After the Navy, he chased his Notre Dame dream. After four successful semesters at Holy Cross Junior College and persistence with the Notre Dame staff, he was finally accepted — and was able to play for the Fighting Irish.

“It’s pretty awesome,” he said. “See, I knew I could get hit, and I knew I could get up. That’s not a bad feeling. I could get hit, and I could get up. Because in life, that’s what life is: getting hit, getting up, getting hit, getting up.”

Ruettiger was finally able to dress for a game in his senior year. And in the last 27 seconds of the only play in the only game of his college football career, Ruettiger sacked the quarterback. His teammates carried him off the field.

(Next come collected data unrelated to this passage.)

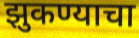
झुकण्याचा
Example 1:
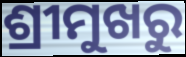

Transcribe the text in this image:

ଶ୍ରୀମୁଖରୁ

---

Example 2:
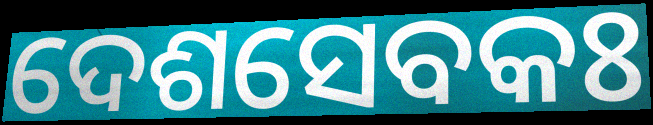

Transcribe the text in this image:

ଦେଶସେବକଃ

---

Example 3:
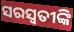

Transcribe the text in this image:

ସରସ୍ୱତୀଙ୍କି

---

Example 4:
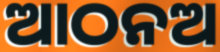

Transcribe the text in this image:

ଆଠନଅ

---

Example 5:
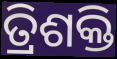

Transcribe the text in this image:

ତ୍ରିଶକ୍ତି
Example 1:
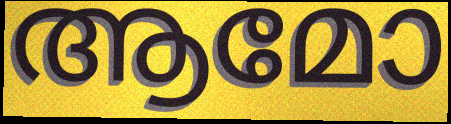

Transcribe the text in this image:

ആമോ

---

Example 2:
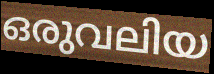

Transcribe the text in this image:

ഒരുവലിയ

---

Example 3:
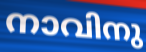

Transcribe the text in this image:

നാവിനു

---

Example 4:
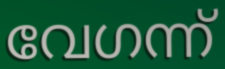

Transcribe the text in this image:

വേഗന്ന്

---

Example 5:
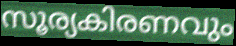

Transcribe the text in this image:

സൂര്യകിരണവും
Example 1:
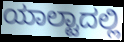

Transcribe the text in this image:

ಯಾಲ್ಟಾದಲ್ಲಿ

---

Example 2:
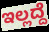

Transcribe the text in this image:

ಇಲ್ಲದ್ದೆ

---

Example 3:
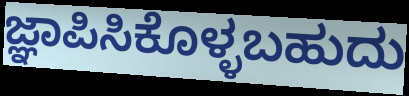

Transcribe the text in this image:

ಜ್ಞಾಪಿಸಿಕೊಳ್ಳಬಹುದು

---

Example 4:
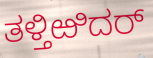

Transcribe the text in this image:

ತಳ್ತಿಱಿದರ್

Those shining seconds would later be recreated in the movie “Rudy,” another dream chased to fruition by Ruettiger — all the way to a screening at the White House.

“So stretch, and reach for the positive,” he said. “And stretch and keep stretching. Because it’s going to happen, if you visualize where you want to be.”

Next year’s IGNITE Catholic Men’s Conference will he held March 25, 2017. Speakers will include Msgr. Jim Lisante and Mark Houck.